This is a bombshell, and great work by this investigative reporting class (that’s still a thing?) at the University of Cincinnati.
Writing in CityBeat Cincinnati, the students uncovered a nearly $22 million “subsidy” from student fees and general-fund money that school officials gave to athletics in 2013, “to cover the difference between revenue and expenses”:
The total subsidy amounts to $1,024 out of the pocket of every full-time undergraduate student on UC’s main campus. The four-year price tag costs each student more than $4,000. …
The athletic department’s four-year hidden tax may very well exceed $4,000 per student. In 2014 the subsidy rose to more than $27 million, a 25-percent increase.
Since 2007, University of Cincinnati trustees and administrators have used more than $127 million in student fees and general fund money to subsidize deficits in the athletic department, according to UC’s NCAA Revenue & Expense reports.
Thomas Humes, UC’s board chair and a trustee since 2007, says the $127 million sports subsidy is a necessity to keep pace with other programs.

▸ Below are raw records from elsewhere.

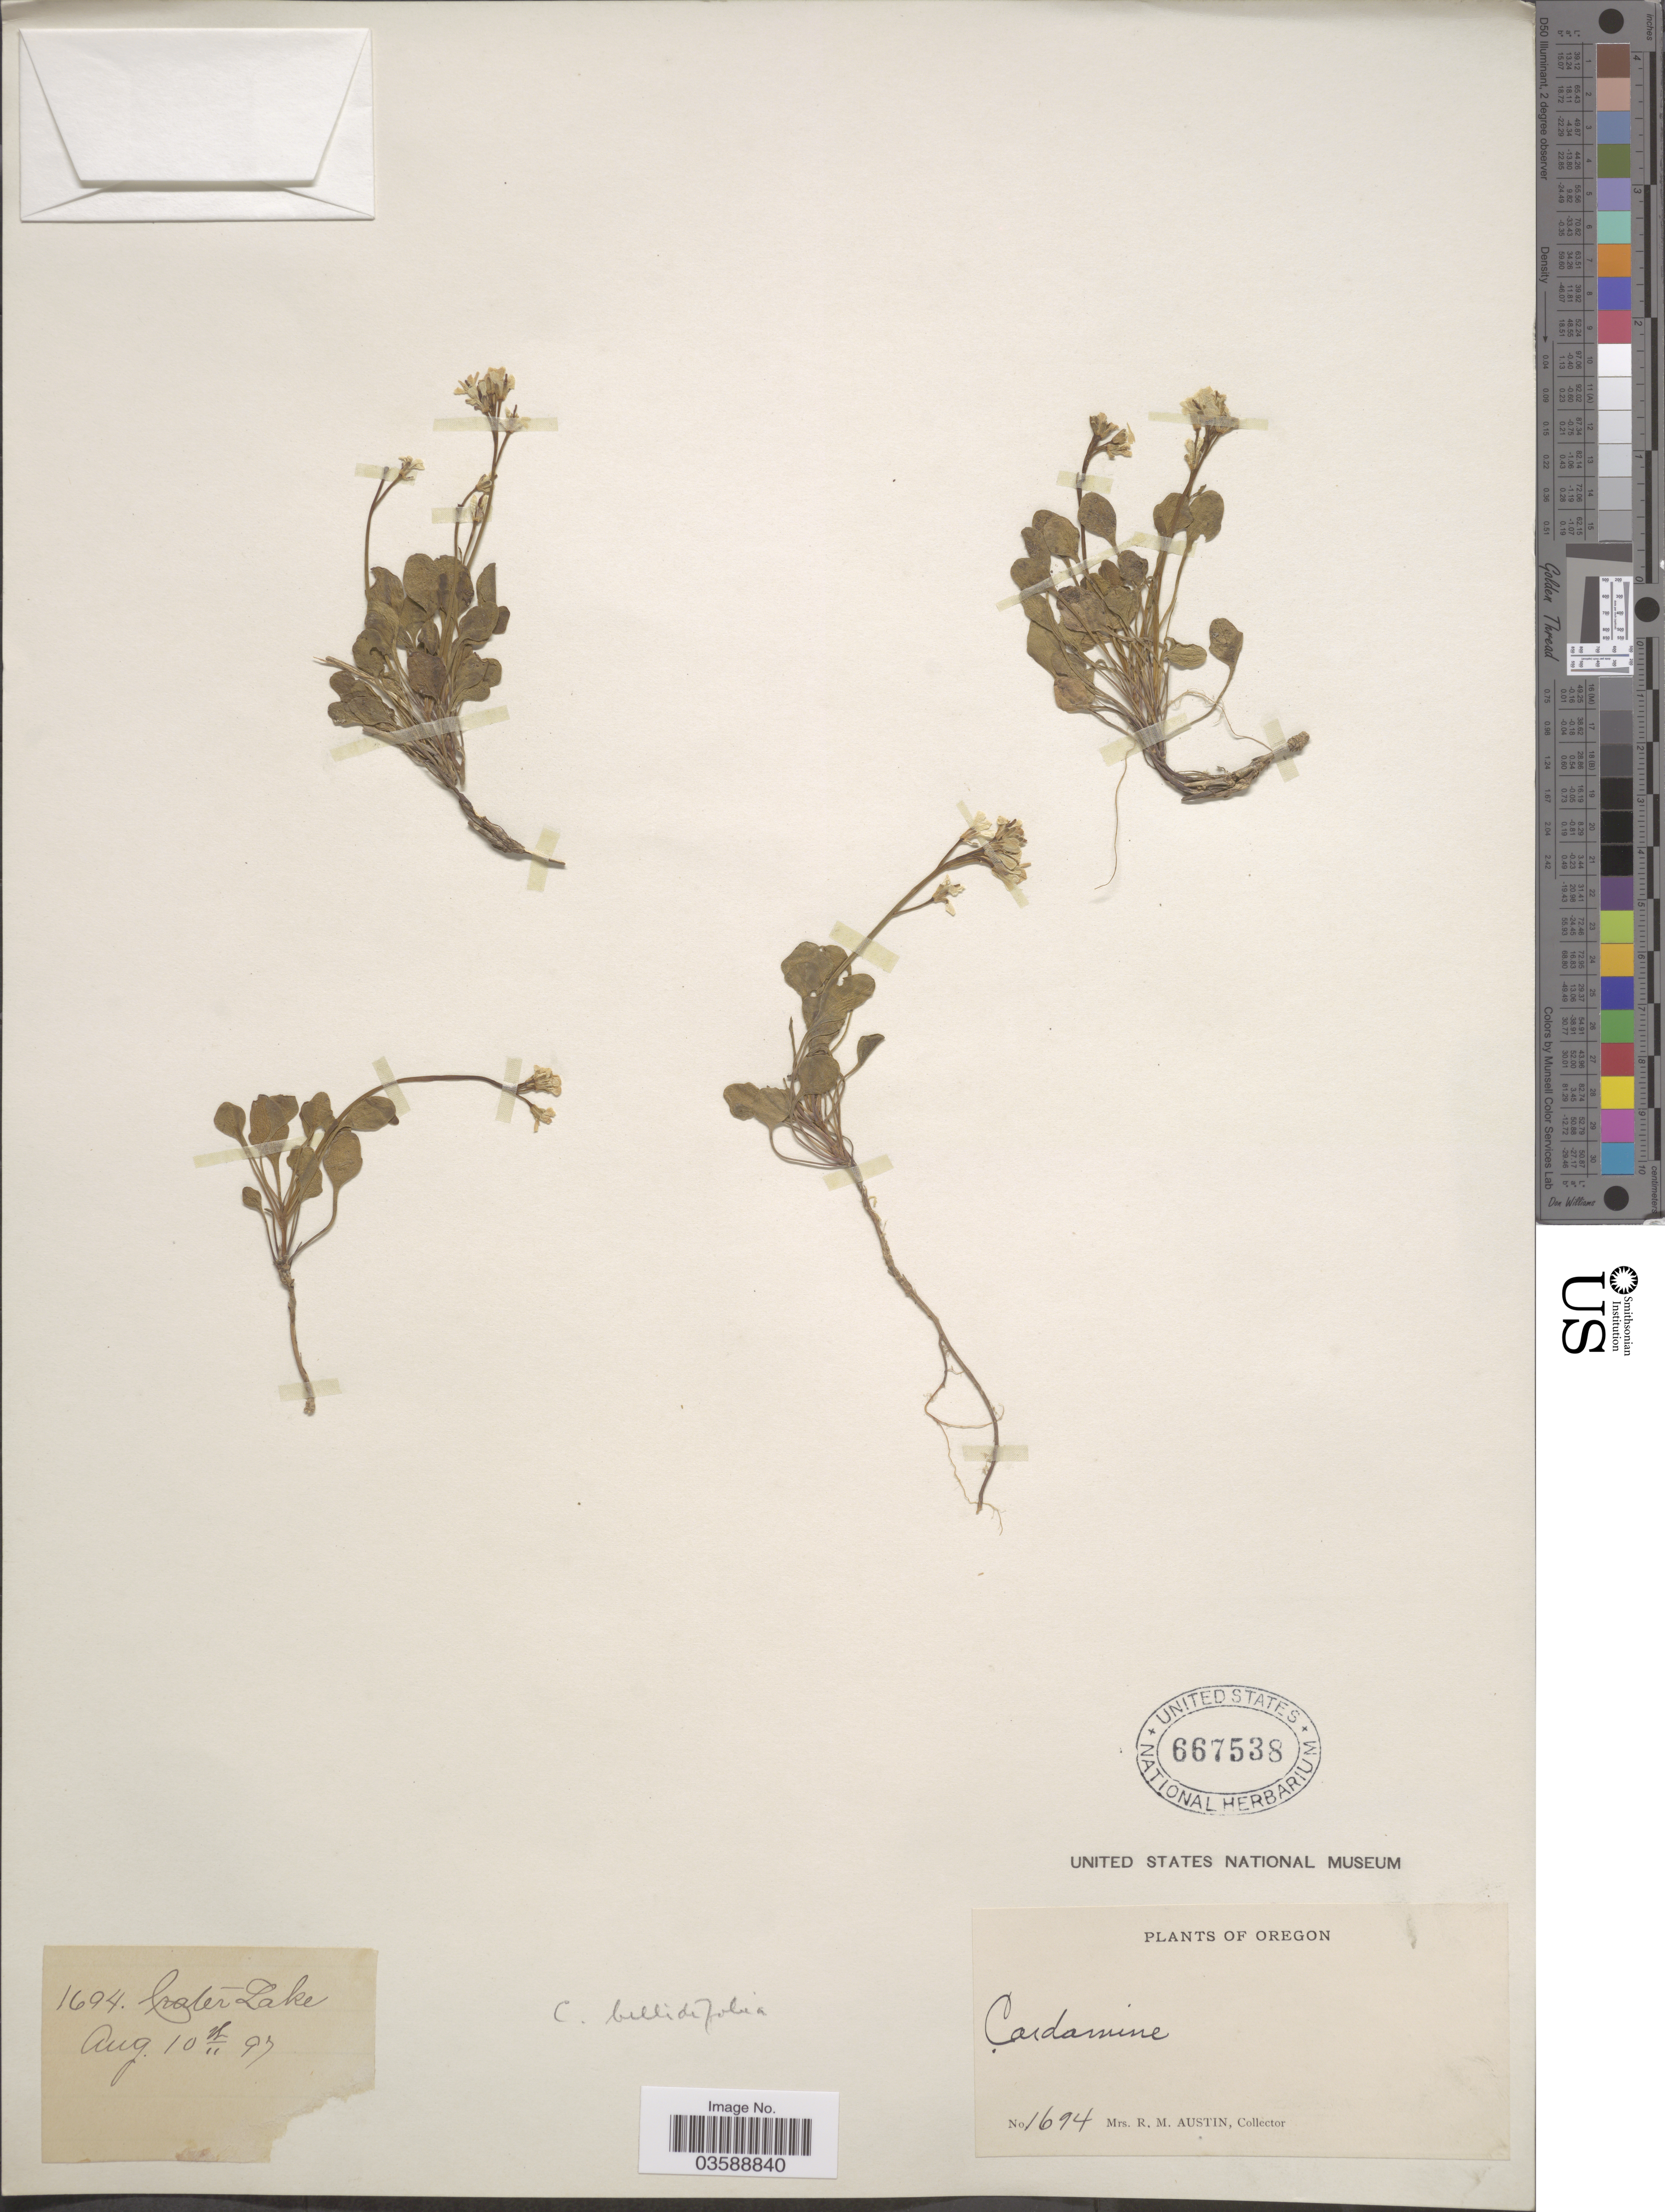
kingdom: Plantae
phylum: Tracheophyta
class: Magnoliopsida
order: Brassicales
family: Brassicaceae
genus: Cardamine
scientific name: Cardamine bellidifolia var. pachyphylla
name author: Coville & Leiberg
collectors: R. Austin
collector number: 1694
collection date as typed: Transcribed d/m/y: 10/8/97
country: United States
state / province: Oregon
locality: Crater Lake.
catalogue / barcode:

No surprise that Humes describes the subsidy as an “investment.” Where else have we heard that term used to justify massive spending with someone else’s money?
What’s even more scandalous, Cincinnati isn’t even the biggest spender in the state on athletics subsidies that come directly out of students’ pockets – figures range from $724 a year (University of Toledo) to $1,226 (Miami University).
Ohio State is the only one of the top 8 Football Bowl Subdivision schools to charge students nothing for athletics:
“It’s Robin Hood in reverse,” says Jeff Smith, a college sports subsidies expert who teaches management at the University of South Carolina Upstate. “These schools are imposing a regressive tax on those students least able to afford it. If I were a student, I would be screaming about this.”
Many of these same schools are cutting faculty jobs and slashing academic spending. Between 2005 and 2013, academic spending per full-time undergraduate student at UC, adjusted for inflation, dropped 24 percent, according to the Knight Commission on Intercollegiate Athletics, a national group of current and former college presidents seeking to reform college athletics using research studies and, more recently, online databases.
In other words, over the past decade UC leaders have used student fees and tuition to cover a nearly five-fold increase in the athletic department’s annual deficit while cutting academic spending per student by almost 25 percent.
You won’t be surprised to learn that Cincinnati President Santa Ono, whose official biography says he’s “accessible and responsive to the university’s wide range of constituents,” declined to comment to the student reporters.